Task details => Print all the data that follows exactly, images excluded.

*-*-*

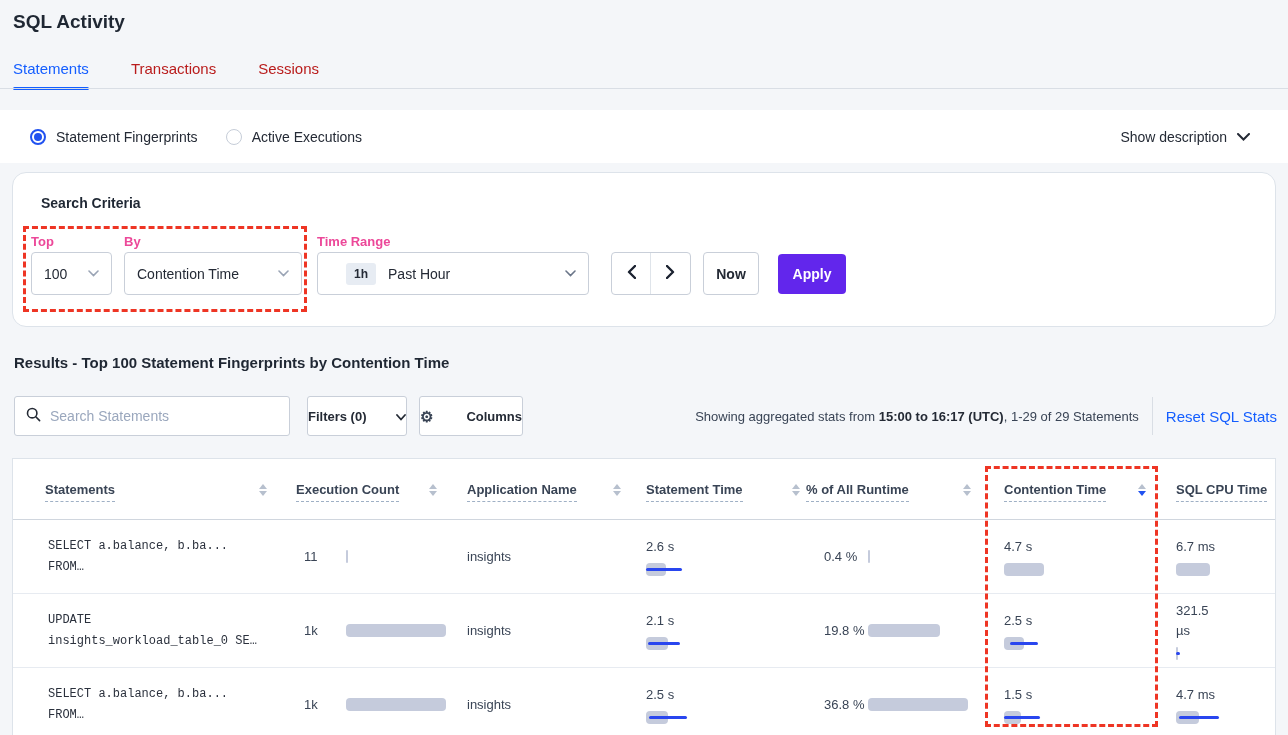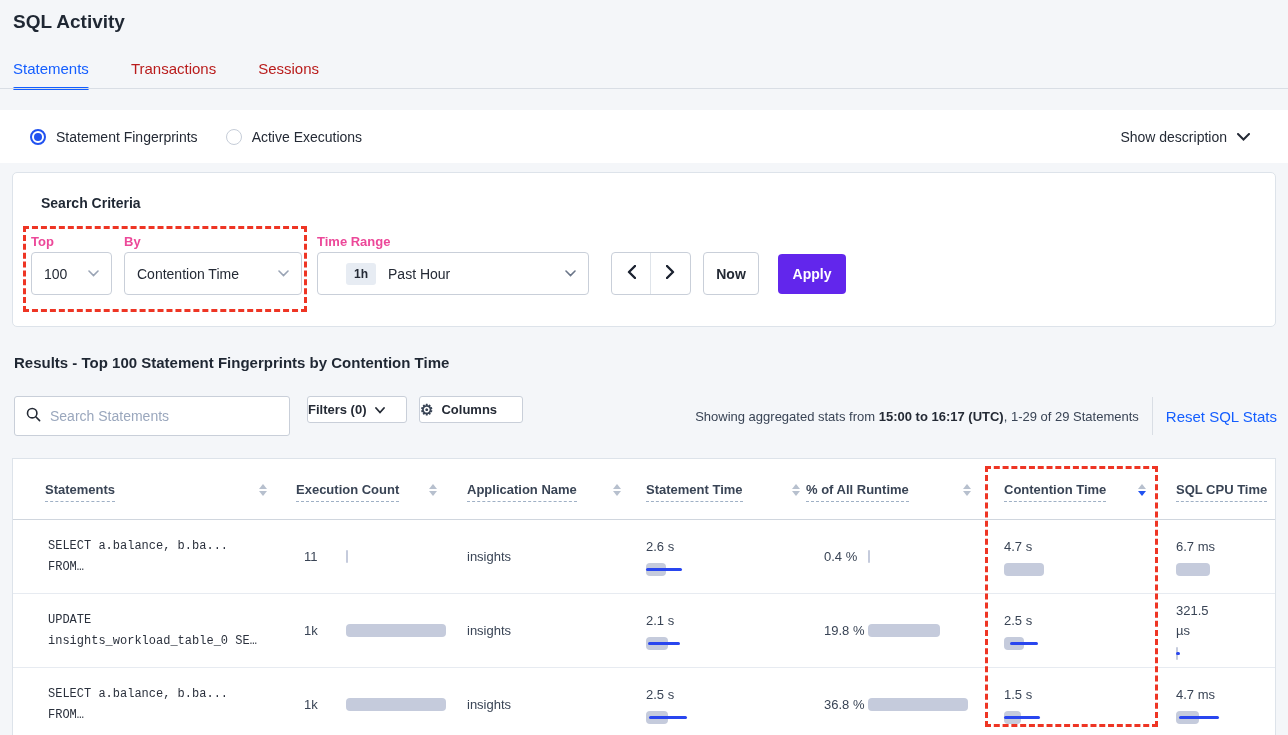--- a/index.html
+++ b/index.html
@@ -22,40 +22,40 @@
   .mode-strip { position:absolute; left:0; top:110px; width:100%; height:53px; background:#fff; display:flex; align-items:center; }
   .radio-group { display:flex; align-items:center; gap:28px; margin-left:30px; }
   .radio-opt { display:flex; align-items:center; gap:10px; font-size:14px; color:#242a35; cursor:pointer; }
   .radio { width:16px; height:16px; border-radius:50%; position:relative; }
   .radio.sel { border:2px solid #2152f0; background:#fff; }
   .radio.sel::after { content:""; position:absolute; left:2px; top:2px; width:8px; height:8px; border-radius:50%; background:#2152f0; }
   .radio.unsel { border:1.5px solid #c6cdd8; background:#fff; }
   .show-desc { position:absolute; right:38px; top:0; height:53px; display:flex; align-items:center; gap:10px; font-size:14px; color:#242a35; cursor:pointer; }
 
   
-  .sc-card { position:absolute; left:12px; top:172px; width:1264px; height:155px; background:#fff; border:1px solid #dde3ea; border-radius:5px; }
+  .sc-card { position:absolute; left:12px; top:172px; width:1264px; height:155px; background:#fff; border:1px solid #dde3ea; border-radius:14px; }
   .sc-title { position:absolute; left:28px; top:22px; font-size:14px; font-weight:bold; color:#1f2733; }
   .field-label { position:absolute; font-size:13px; font-weight:bold; color:#ec4899; }
   .select { position:absolute; top:79px; height:43px; border:1px solid #c9cfd9; border-radius:4px; background:#fff; display:flex; align-items:center; padding:0 12px; font-size:14px; color:#242a35; cursor:pointer; }
   .select .chev { margin-left:auto; }
   .chev svg { display:block; }
   .time-badge { background:#e7ecf3; border-radius:3px; padding:4px 8px; font-size:12px; font-weight:bold; margin-right:12px; color:#242a35; }
   .arrow-group { position:absolute; left:598px; top:79px; width:80px; height:43px; border:1px solid #c9cfd9; border-radius:4px; background:#fff; display:flex; }
   .arrow-btn { width:50%; display:flex; align-items:center; justify-content:center; cursor:pointer; }
   .arrow-btn:first-child { border-right:1px solid #dfe4ea; }
   .now-btn { position:absolute; left:690px; top:79px; width:56px; height:43px; border:1px solid #c9cfd9; border-radius:4px; background:#fff; display:flex; align-items:center; justify-content:center; font-size:14px; font-weight:bold; color:#242a35; cursor:pointer; }
   .apply-btn { position:absolute; left:765px; top:81px; width:68px; height:40px; border:none; border-radius:4px; background:#6226ec; color:#fff; font-size:14px; font-weight:bold; display:flex; align-items:center; justify-content:center; cursor:pointer; font-family:"Liberation Sans",sans-serif; }
 
   
   .results-heading { position:absolute; left:14px; top:354px; font-size:15px; font-weight:bold; color:#1f2733; }
   .toolbar { position:absolute; left:14px; top:396px; right:11px; height:40px; }
   .search-box { position:absolute; left:0; top:0; width:276px; height:40px; border:1px solid #c9cfd9; border-radius:3px; background:#fff; display:flex; align-items:center; padding-left:11px; gap:9px; }
   .search-box input { border:none; outline:none; font-size:14px; font-family:"Liberation Sans",sans-serif; color:#242a35; width:220px; background:transparent; }
   .search-box input::placeholder { color:#9aa7bd; }
-  .tb-btn { position:absolute; top:0; height:27px; border:1px solid #c9cfd9; border-radius:3px; background:#fff; display:flex; align-items:center; justify-content:flex-start; gap:8px; font-size:13px; font-weight:bold; color:#242a35; cursor:pointer; }
+  .tb-btn { position:absolute; top:0; height:40px; border:1px solid #c9cfd9; border-radius:3px; background:#fff; display:flex; align-items:center; justify-content:space-between; gap:8px; font-size:13px; font-weight:bold; color:#242a35; cursor:pointer; }
   .filters-btn { left:293px; width:100px; }
   .columns-btn { left:405px; width:104px; }
   .right-cluster { position:absolute; right:0; top:0; height:40px; display:flex; align-items:center; gap:13px; }
   .stats-text { font-size:13px; color:#394455; white-space:pre; }
   .stats-text b { color:#242a35; }
   .v-divider { width:1px; height:38px; background:#d9dee5; }
   .reset-link { font-size:15px; color:#145eff; cursor:pointer; white-space:nowrap; }
 
   
   .table-card { position:absolute; left:12px; top:458px; width:1264px; height:300px; background:#fff; border:1px solid #dde3ea; border-bottom:none; }

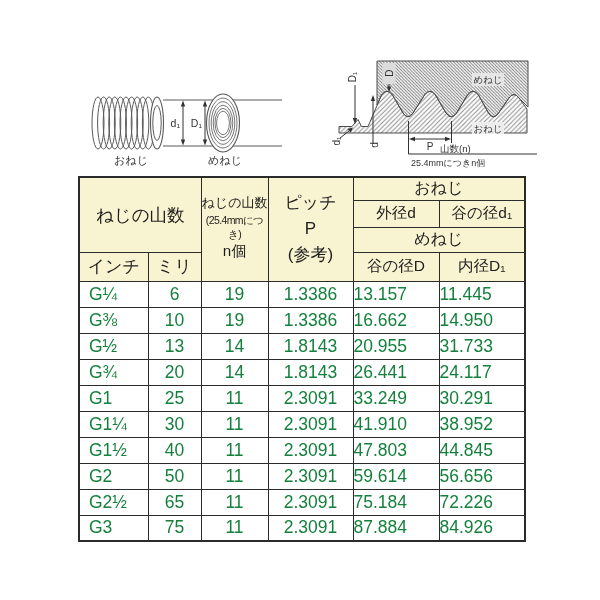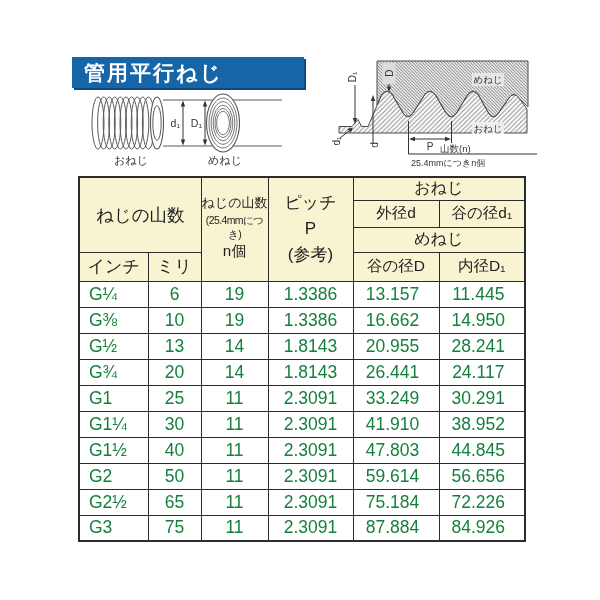--- a/index.html
+++ b/index.html
@@ -21,40 +21,37 @@
              border-collapse:collapse;table-layout:fixed;
              border:2.5px solid #2b2b2b;}
   table.spec th,table.spec td{border:1.5px solid #2b2b2b;padding:0;overflow:hidden;
              font-family:"Liberation Sans","DejaVu Sans",sans-serif;}
   table.spec thead th{background:#f8f3d0;font-weight:normal;color:#1d1d1d;}
   .hr1{height:23px}.hr2{height:27px}.hr3{height:25px}.hr4{height:29px}
   tbody tr{height:26px}
   td{font-size:17.5px;color:#15803d;}
   .c0{text-align:left;padding-left:9px !important;}
   .c1,.c2,.c3{text-align:center;}
-  .c4,.c5{text-align:center;padding-right:7px !important;}
+  .c4,.c5{text-align:left;padding-right:7px !important;}
   .call-cell{font-size:17.5px;text-align:center;}
   .inch-th,.milli-th{font-size:17px;text-align:center;}
   .crest-cell{text-align:center;}
   .crest-cell .l1{font-size:13px;line-height:1.45;}
   .crest-cell .l2{font-size:10.5px;letter-spacing:-0.6px;line-height:1.4;}
   .crest-cell .l3{font-size:15px;line-height:1.5;font-family:Liberation Mono, monospace;}
   .pitch-cell{text-align:center;}
   .pitch-cell div{font-size:17px;line-height:1.55;}
   .mf-th{font-size:16px;text-align:center;}
   .dia-th{font-size:15.5px;text-align:center;}
 </style>
 </head>
 <body>
 
 <div class="page">
 
-  <div class="title-bar">
-    <span>管用平行ねじ</span>
-  </div>
 
   <svg class="diag" style="left:83px;top:88px;" width="210" height="82" viewBox="0 0 210 82">
     <g stroke="#5a5a5a" stroke-width="1" fill="none">
       <ellipse cx="15" cy="35" rx="6" ry="26"></ellipse>
         <ellipse cx="20.6" cy="35" rx="6" ry="26"></ellipse>
       <ellipse cx="26.2" cy="35" rx="6" ry="26"></ellipse>
         <ellipse cx="31.8" cy="35" rx="6" ry="26"></ellipse>
       <ellipse cx="37.4" cy="35" rx="6" ry="26"></ellipse>
         <ellipse cx="43" cy="35" rx="6" ry="26"></ellipse>
       <ellipse cx="48.6" cy="35" rx="6" ry="26"></ellipse>
@@ -212,21 +209,21 @@
           <td class="c3">1.3386</td>
           <td class="c4">16.662</td>
           <td class="c5">14.950</td>
         </tr>
         <tr>
           <td class="c0">G½</td>
           <td class="c1">13</td>
           <td class="c2">14</td>
           <td class="c3">1.8143</td>
           <td class="c4">20.955</td>
-          <td class="c5">28.241</td>
+          <td class="c5">31.733</td>
         </tr>
         <tr>
           <td class="c0">G¾</td>
           <td class="c1">20</td>
           <td class="c2">14</td>
           <td class="c3">1.8143</td>
           <td class="c4">26.441</td>
           <td class="c5">24.117</td>
         </tr>
         <tr>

*-*-*

Answer below =>
--- a/index.html
+++ b/index.html
@@ -22,40 +22,40 @@
   .mode-strip { position:absolute; left:0; top:110px; width:100%; height:53px; background:#fff; display:flex; align-items:center; }
   .radio-group { display:flex; align-items:center; gap:28px; margin-left:30px; }
   .radio-opt { display:flex; align-items:center; gap:10px; font-size:14px; color:#242a35; cursor:pointer; }
   .radio { width:16px; height:16px; border-radius:50%; position:relative; }
   .radio.sel { border:2px solid #2152f0; background:#fff; }
   .radio.sel::after { content:""; position:absolute; left:2px; top:2px; width:8px; height:8px; border-radius:50%; background:#2152f0; }
   .radio.unsel { border:1.5px solid #c6cdd8; background:#fff; }
   .show-desc { position:absolute; right:38px; top:0; height:53px; display:flex; align-items:center; gap:10px; font-size:14px; color:#242a35; cursor:pointer; }
 
   
-  .sc-card { position:absolute; left:12px; top:172px; width:1264px; height:155px; background:#fff; border:1px solid #dde3ea; border-radius:5px; }
+  .sc-card { position:absolute; left:12px; top:172px; width:1264px; height:155px; background:#fff; border:1px solid #dde3ea; border-radius:14px; }
   .sc-title { position:absolute; left:28px; top:22px; font-size:14px; font-weight:bold; color:#1f2733; }
   .field-label { position:absolute; font-size:13px; font-weight:bold; color:#ec4899; }
   .select { position:absolute; top:79px; height:43px; border:1px solid #c9cfd9; border-radius:4px; background:#fff; display:flex; align-items:center; padding:0 12px; font-size:14px; color:#242a35; cursor:pointer; }
   .select .chev { margin-left:auto; }
   .chev svg { display:block; }
   .time-badge { background:#e7ecf3; border-radius:3px; padding:4px 8px; font-size:12px; font-weight:bold; margin-right:12px; color:#242a35; }
   .arrow-group { position:absolute; left:598px; top:79px; width:80px; height:43px; border:1px solid #c9cfd9; border-radius:4px; background:#fff; display:flex; }
   .arrow-btn { width:50%; display:flex; align-items:center; justify-content:center; cursor:pointer; }
   .arrow-btn:first-child { border-right:1px solid #dfe4ea; }
   .now-btn { position:absolute; left:690px; top:79px; width:56px; height:43px; border:1px solid #c9cfd9; border-radius:4px; background:#fff; display:flex; align-items:center; justify-content:center; font-size:14px; font-weight:bold; color:#242a35; cursor:pointer; }
   .apply-btn { position:absolute; left:765px; top:81px; width:68px; height:40px; border:none; border-radius:4px; background:#6226ec; color:#fff; font-size:14px; font-weight:bold; display:flex; align-items:center; justify-content:center; cursor:pointer; font-family:"Liberation Sans",sans-serif; }
 
   
   .results-heading { position:absolute; left:14px; top:354px; font-size:15px; font-weight:bold; color:#1f2733; }
   .toolbar { position:absolute; left:14px; top:396px; right:11px; height:40px; }
   .search-box { position:absolute; left:0; top:0; width:276px; height:40px; border:1px solid #c9cfd9; border-radius:3px; background:#fff; display:flex; align-items:center; padding-left:11px; gap:9px; }
   .search-box input { border:none; outline:none; font-size:14px; font-family:"Liberation Sans",sans-serif; color:#242a35; width:220px; background:transparent; }
   .search-box input::placeholder { color:#9aa7bd; }
-  .tb-btn { position:absolute; top:0; height:27px; border:1px solid #c9cfd9; border-radius:3px; background:#fff; display:flex; align-items:center; justify-content:flex-start; gap:8px; font-size:13px; font-weight:bold; color:#242a35; cursor:pointer; }
+  .tb-btn { position:absolute; top:0; height:40px; border:1px solid #c9cfd9; border-radius:3px; background:#fff; display:flex; align-items:center; justify-content:space-between; gap:8px; font-size:13px; font-weight:bold; color:#242a35; cursor:pointer; }
   .filters-btn { left:293px; width:100px; }
   .columns-btn { left:405px; width:104px; }
   .right-cluster { position:absolute; right:0; top:0; height:40px; display:flex; align-items:center; gap:13px; }
   .stats-text { font-size:13px; color:#394455; white-space:pre; }
   .stats-text b { color:#242a35; }
   .v-divider { width:1px; height:38px; background:#d9dee5; }
   .reset-link { font-size:15px; color:#145eff; cursor:pointer; white-space:nowrap; }
 
   
   .table-card { position:absolute; left:12px; top:458px; width:1264px; height:300px; background:#fff; border:1px solid #dde3ea; border-bottom:none; }

--- a/index.html
+++ b/index.html
@@ -21,40 +21,37 @@
              border-collapse:collapse;table-layout:fixed;
              border:2.5px solid #2b2b2b;}
   table.spec th,table.spec td{border:1.5px solid #2b2b2b;padding:0;overflow:hidden;
              font-family:"Liberation Sans","DejaVu Sans",sans-serif;}
   table.spec thead th{background:#f8f3d0;font-weight:normal;color:#1d1d1d;}
   .hr1{height:23px}.hr2{height:27px}.hr3{height:25px}.hr4{height:29px}
   tbody tr{height:26px}
   td{font-size:17.5px;color:#15803d;}
   .c0{text-align:left;padding-left:9px !important;}
   .c1,.c2,.c3{text-align:center;}
-  .c4,.c5{text-align:center;padding-right:7px !important;}
+  .c4,.c5{text-align:left;padding-right:7px !important;}
   .call-cell{font-size:17.5px;text-align:center;}
   .inch-th,.milli-th{font-size:17px;text-align:center;}
   .crest-cell{text-align:center;}
   .crest-cell .l1{font-size:13px;line-height:1.45;}
   .crest-cell .l2{font-size:10.5px;letter-spacing:-0.6px;line-height:1.4;}
   .crest-cell .l3{font-size:15px;line-height:1.5;font-family:Liberation Mono, monospace;}
   .pitch-cell{text-align:center;}
   .pitch-cell div{font-size:17px;line-height:1.55;}
   .mf-th{font-size:16px;text-align:center;}
   .dia-th{font-size:15.5px;text-align:center;}
 </style>
 </head>
 <body>
 
 <div class="page">
 
-  <div class="title-bar">
-    <span>管用平行ねじ</span>
-  </div>
 
   <svg class="diag" style="left:83px;top:88px;" width="210" height="82" viewBox="0 0 210 82">
     <g stroke="#5a5a5a" stroke-width="1" fill="none">
       <ellipse cx="15" cy="35" rx="6" ry="26"></ellipse>
         <ellipse cx="20.6" cy="35" rx="6" ry="26"></ellipse>
       <ellipse cx="26.2" cy="35" rx="6" ry="26"></ellipse>
         <ellipse cx="31.8" cy="35" rx="6" ry="26"></ellipse>
       <ellipse cx="37.4" cy="35" rx="6" ry="26"></ellipse>
         <ellipse cx="43" cy="35" rx="6" ry="26"></ellipse>
       <ellipse cx="48.6" cy="35" rx="6" ry="26"></ellipse>
@@ -212,21 +209,21 @@
           <td class="c3">1.3386</td>
           <td class="c4">16.662</td>
           <td class="c5">14.950</td>
         </tr>
         <tr>
           <td class="c0">G½</td>
           <td class="c1">13</td>
           <td class="c2">14</td>
           <td class="c3">1.8143</td>
           <td class="c4">20.955</td>
-          <td class="c5">28.241</td>
+          <td class="c5">31.733</td>
         </tr>
         <tr>
           <td class="c0">G¾</td>
           <td class="c1">20</td>
           <td class="c2">14</td>
           <td class="c3">1.8143</td>
           <td class="c4">26.441</td>
           <td class="c5">24.117</td>
         </tr>
         <tr>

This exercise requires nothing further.